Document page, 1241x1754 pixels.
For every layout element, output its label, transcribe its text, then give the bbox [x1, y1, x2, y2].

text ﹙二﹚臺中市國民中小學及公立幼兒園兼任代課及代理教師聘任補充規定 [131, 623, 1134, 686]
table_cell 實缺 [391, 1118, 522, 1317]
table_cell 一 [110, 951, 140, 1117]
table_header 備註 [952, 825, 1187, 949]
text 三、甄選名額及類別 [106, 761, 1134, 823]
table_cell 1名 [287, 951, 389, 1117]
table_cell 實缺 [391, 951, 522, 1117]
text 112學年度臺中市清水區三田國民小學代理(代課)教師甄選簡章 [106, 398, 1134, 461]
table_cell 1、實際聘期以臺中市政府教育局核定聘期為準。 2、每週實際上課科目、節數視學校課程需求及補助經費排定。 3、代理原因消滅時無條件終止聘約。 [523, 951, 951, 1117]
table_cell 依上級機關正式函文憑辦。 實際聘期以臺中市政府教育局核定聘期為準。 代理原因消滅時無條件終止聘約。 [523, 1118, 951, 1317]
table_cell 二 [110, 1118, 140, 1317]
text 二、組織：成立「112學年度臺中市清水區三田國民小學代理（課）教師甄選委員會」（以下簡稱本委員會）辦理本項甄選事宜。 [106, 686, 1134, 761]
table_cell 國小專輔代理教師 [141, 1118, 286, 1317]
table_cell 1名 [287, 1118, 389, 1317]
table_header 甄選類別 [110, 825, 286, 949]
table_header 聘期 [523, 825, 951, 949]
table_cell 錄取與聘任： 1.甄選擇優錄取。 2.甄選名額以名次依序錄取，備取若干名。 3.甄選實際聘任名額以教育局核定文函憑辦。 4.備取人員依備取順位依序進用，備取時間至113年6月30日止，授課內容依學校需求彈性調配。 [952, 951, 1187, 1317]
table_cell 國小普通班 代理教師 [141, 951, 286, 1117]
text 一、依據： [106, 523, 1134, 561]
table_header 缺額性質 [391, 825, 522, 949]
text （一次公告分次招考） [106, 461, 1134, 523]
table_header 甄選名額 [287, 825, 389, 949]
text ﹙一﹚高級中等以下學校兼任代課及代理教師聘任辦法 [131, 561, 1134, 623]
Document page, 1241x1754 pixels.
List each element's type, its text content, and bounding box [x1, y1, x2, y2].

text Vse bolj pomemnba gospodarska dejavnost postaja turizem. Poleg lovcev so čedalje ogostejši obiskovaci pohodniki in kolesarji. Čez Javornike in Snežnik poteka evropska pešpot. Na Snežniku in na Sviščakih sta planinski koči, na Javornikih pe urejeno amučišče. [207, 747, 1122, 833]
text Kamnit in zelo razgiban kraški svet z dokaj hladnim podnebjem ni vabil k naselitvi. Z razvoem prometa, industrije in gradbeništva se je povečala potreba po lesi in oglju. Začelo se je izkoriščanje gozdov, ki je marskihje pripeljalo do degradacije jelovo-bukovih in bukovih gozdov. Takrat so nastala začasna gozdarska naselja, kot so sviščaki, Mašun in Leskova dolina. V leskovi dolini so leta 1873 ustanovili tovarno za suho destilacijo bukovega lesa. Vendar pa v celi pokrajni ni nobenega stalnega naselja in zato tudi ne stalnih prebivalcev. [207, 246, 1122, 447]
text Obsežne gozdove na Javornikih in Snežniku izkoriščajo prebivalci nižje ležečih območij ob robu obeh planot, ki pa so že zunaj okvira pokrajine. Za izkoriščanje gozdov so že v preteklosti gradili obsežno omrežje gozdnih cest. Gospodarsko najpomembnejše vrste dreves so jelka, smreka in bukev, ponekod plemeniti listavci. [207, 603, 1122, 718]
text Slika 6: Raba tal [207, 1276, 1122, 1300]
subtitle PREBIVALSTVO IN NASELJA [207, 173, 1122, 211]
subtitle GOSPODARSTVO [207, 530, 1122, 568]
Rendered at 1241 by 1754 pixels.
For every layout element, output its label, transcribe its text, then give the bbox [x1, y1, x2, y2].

■ What you have to do ■
Can you give the data above as a Markdown table with columns "Row" and "Line", starting with the line containing "text ﹙二﹚臺中市國民中小學及公立幼兒園兼任代課及代理教師聘任補充規定 [131, 623, 1134, 686]" and going through the line containing "List each element's", with both of those lines included and any blank lines left out?

■ Output for this task ■
| Row | Line |
|---|---|
| 1 | text ﹙二﹚臺中市國民中小學及公立幼兒園兼任代課及代理教師聘任補充規定 [131, 623, 1134, 686] |
| 2 | table_cell 實缺 [391, 1118, 522, 1317] |
| 3 | table_cell 一 [110, 951, 140, 1117] |
| 4 | table_header 備註 [952, 825, 1187, 949] |
| 5 | text 三、甄選名額及類別 [106, 761, 1134, 823] |
| 6 | table_cell 1名 [287, 951, 389, 1117] |
| 7 | table_cell 實缺 [391, 951, 522, 1117] |
| 8 | text 112學年度臺中市清水區三田國民小學代理(代課)教師甄選簡章 [106, 398, 1134, 461] |
| 9 | table_cell 1、實際聘期以臺中市政府教育局核定聘期為準。 2、每週實際上課科目、節數視學校課程需求及補助經費排定。 3、代理原因消滅時無條件終止聘約。 [523, 951, 951, 1117] |
| 10 | table_cell 依上級機關正式函文憑辦。 實際聘期以臺中市政府教育局核定聘期為準。 代理原因消滅時無條件終止聘約。 [523, 1118, 951, 1317] |
| 11 | table_cell 二 [110, 1118, 140, 1317] |
| 12 | text 二、組織：成立「112學年度臺中市清水區三田國民小學代理（課）教師甄選委員會」（以下簡稱本委員會）辦理本項甄選事宜。 [106, 686, 1134, 761] |
| 13 | table_cell 國小專輔代理教師 [141, 1118, 286, 1317] |
| 14 | table_cell 1名 [287, 1118, 389, 1317] |
| 15 | table_header 甄選類別 [110, 825, 286, 949] |
| 16 | table_header 聘期 [523, 825, 951, 949] |
| 17 | table_cell 錄取與聘任： 1.甄選擇優錄取。 2.甄選名額以名次依序錄取，備取若干名。 3.甄選實際聘任名額以教育局核定文函憑辦。 4.備取人員依備取順位依序進用，備取時間至113年6月30日止，授課內容依學校需求彈性調配。 [952, 951, 1187, 1317] |
| 18 | table_cell 國小普通班 代理教師 [141, 951, 286, 1117] |
| 19 | text 一、依據： [106, 523, 1134, 561] |
| 20 | table_header 缺額性質 [391, 825, 522, 949] |
| 21 | text （一次公告分次招考） [106, 461, 1134, 523] |
| 22 | table_header 甄選名額 [287, 825, 389, 949] |
| 23 | text ﹙一﹚高級中等以下學校兼任代課及代理教師聘任辦法 [131, 561, 1134, 623] |
| 24 | Document page, 1241x1754 pixels. |
| 25 | List each element's type, its text content, and bounding box [x1, y1, x2, y2]. |